● **Exercise directions**: In the post about Ahdaf Soueif, what year is "The Map of Love" set in?

● **Exercise text**:
=== Section Start ===

Political inspiration from fiction: Ahdaf Soueif

Posted on May 31, 2006


Ahdaf Soueif is perhaps the pre-eminent English language Egyptian author. However, she’s not very good. Her romanticism is forced and insipid; and the undercurrent of old money and faded aristocracy makes me faintly sick. Nevertheless, her descriptions of scenery and atmosphere are good, and I read on for great stretches with pleasure until I come up with an abrupt halt against some maudlin conversation or some incidence of anglophilia. But I mostly enjoy her attempts to animate history and politics. I’ve always had a weakness for historical fiction. I’m currently reading “The Map of Love”, set in 1901, and was suddenly struck by how little the issues have changed over the last century, as far as Egypt is concerned. Consider the following passages.

‘Would you believe,’ the Prince says sadly, ‘they are accusing me of encouraging kufr?”

=== Section End ===

● **Data for analysis**:
=== Section Start ===

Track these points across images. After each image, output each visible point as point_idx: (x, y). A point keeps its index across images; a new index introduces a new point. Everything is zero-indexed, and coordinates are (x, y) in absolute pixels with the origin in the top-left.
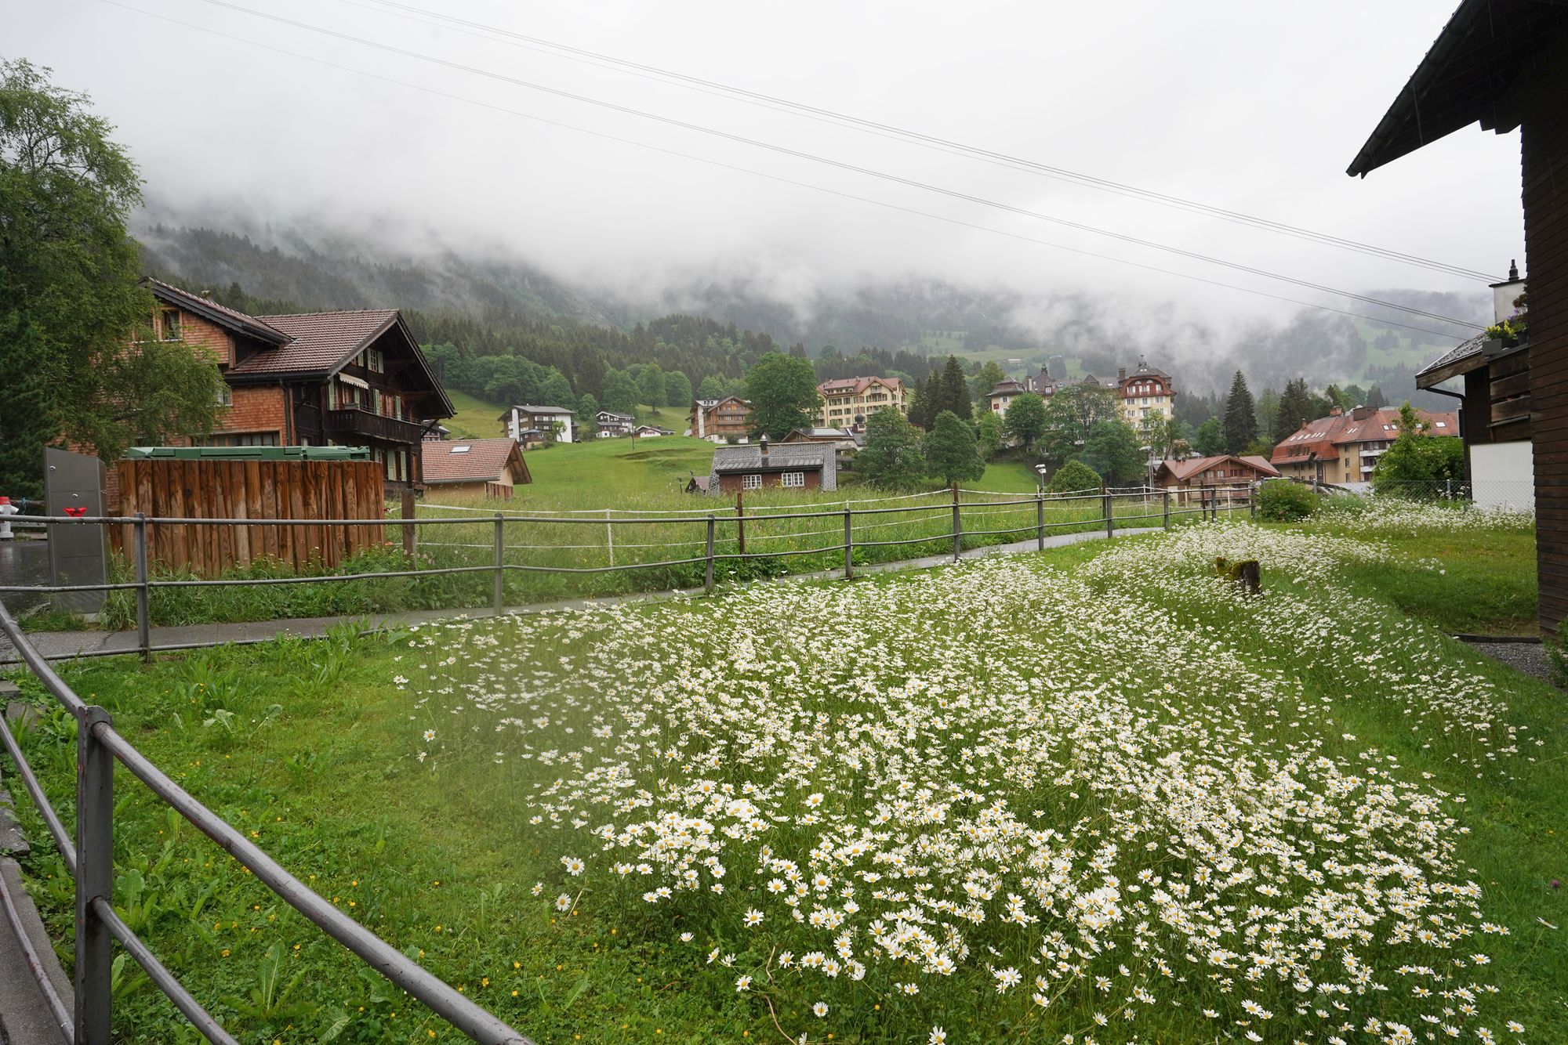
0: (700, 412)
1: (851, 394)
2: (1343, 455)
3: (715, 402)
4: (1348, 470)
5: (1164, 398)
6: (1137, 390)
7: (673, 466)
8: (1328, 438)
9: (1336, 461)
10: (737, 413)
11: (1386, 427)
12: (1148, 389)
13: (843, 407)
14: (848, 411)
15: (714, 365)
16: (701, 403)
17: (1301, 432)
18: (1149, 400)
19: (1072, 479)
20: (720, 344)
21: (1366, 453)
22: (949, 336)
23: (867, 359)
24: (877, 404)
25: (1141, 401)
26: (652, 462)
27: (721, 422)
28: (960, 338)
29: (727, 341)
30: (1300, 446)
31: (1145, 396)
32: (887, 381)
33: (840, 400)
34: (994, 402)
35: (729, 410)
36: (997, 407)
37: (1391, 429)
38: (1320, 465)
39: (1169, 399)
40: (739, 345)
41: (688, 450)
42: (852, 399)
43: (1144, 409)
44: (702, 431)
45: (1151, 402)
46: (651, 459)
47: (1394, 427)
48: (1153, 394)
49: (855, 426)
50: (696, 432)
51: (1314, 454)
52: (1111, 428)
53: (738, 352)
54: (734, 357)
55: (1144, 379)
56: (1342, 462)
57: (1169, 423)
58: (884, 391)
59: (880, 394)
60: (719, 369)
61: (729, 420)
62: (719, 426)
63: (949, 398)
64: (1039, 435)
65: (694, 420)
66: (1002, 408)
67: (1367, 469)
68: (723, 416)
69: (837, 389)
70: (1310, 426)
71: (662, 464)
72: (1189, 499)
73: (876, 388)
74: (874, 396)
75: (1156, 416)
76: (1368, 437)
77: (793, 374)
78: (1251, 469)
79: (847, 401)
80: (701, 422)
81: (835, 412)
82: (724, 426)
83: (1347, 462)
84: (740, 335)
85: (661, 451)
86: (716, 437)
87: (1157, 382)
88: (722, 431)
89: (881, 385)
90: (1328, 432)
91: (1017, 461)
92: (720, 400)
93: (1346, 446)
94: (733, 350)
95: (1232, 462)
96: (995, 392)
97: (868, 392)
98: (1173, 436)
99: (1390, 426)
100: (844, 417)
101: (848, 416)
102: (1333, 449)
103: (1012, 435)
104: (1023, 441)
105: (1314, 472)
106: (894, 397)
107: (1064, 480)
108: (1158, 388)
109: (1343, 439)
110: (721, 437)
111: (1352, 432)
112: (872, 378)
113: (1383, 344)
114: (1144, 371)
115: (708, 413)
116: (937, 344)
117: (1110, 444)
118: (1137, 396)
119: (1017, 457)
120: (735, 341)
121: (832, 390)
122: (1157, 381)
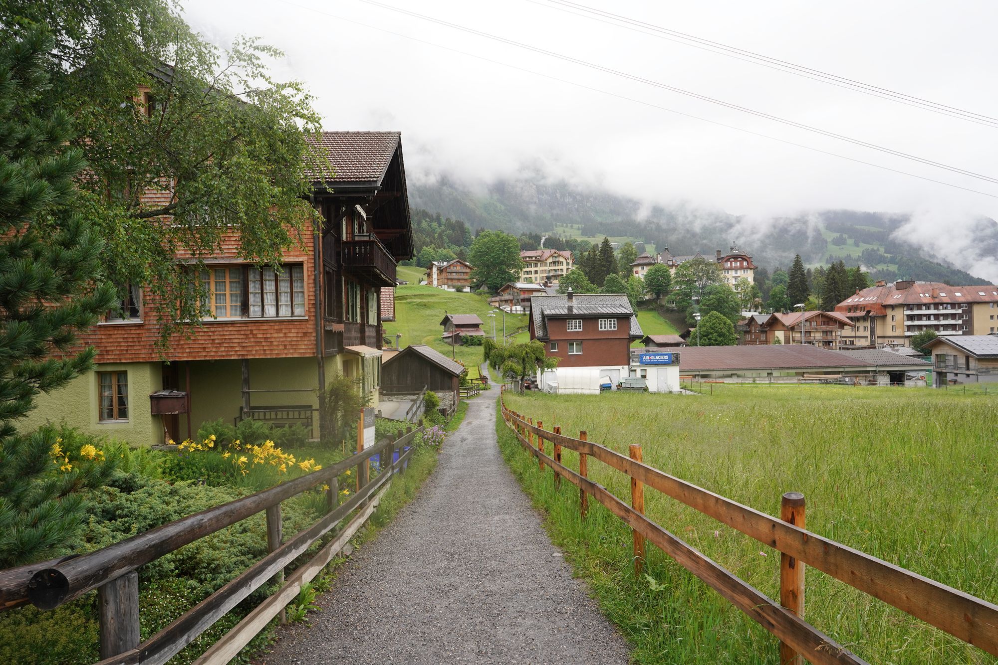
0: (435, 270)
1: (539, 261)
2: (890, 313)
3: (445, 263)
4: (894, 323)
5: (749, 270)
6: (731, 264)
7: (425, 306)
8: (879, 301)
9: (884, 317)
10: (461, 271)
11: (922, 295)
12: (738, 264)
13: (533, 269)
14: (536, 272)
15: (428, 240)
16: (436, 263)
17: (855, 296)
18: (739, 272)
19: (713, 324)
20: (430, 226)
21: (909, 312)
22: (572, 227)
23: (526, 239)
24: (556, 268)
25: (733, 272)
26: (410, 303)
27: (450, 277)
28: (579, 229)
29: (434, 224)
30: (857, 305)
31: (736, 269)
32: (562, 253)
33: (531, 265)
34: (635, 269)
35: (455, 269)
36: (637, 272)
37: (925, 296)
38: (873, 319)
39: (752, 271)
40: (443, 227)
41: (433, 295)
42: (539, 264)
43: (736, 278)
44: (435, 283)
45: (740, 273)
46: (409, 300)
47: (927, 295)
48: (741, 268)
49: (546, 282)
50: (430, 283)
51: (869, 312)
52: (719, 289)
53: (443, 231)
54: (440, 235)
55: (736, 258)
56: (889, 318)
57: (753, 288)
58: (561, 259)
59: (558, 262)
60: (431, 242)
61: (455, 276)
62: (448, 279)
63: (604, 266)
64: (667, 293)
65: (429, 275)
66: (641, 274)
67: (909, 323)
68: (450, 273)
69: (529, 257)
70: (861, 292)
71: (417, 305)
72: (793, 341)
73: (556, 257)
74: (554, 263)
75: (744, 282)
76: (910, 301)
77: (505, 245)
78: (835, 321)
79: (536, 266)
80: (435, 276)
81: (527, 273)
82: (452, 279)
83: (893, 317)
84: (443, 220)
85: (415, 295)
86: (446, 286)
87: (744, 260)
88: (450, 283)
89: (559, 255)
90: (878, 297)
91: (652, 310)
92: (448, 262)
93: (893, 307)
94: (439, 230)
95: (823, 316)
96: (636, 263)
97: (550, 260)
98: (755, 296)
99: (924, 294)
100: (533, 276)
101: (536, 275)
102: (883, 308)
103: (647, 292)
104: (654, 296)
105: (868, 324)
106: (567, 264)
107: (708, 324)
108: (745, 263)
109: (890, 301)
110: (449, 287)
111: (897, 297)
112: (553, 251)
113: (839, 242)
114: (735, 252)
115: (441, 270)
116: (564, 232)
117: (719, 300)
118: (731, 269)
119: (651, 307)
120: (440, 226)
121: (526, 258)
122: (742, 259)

=== Section End ===
=== Section Start ===

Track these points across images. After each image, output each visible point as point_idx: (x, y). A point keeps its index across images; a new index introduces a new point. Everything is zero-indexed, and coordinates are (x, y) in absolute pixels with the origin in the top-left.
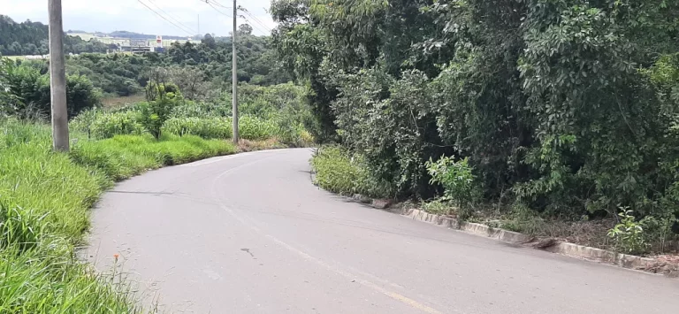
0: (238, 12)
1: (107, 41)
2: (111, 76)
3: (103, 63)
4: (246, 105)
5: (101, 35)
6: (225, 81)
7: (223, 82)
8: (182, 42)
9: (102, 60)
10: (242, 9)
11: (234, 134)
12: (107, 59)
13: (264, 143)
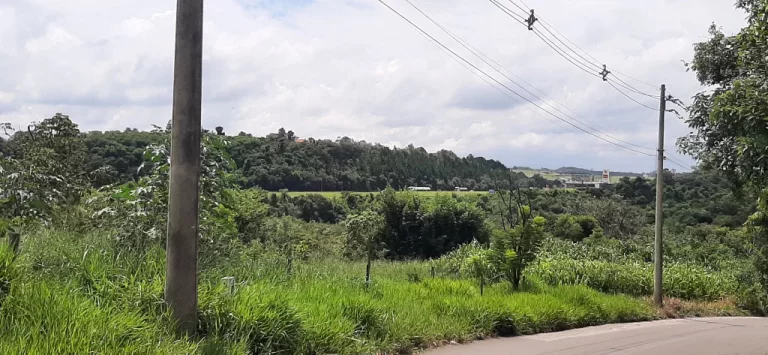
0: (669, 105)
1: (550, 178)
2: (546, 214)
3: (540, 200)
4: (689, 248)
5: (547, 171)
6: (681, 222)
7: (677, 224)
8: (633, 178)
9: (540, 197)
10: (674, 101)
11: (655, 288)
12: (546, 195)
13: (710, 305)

=== Section End ===

● **Solution to the exercise**: 1901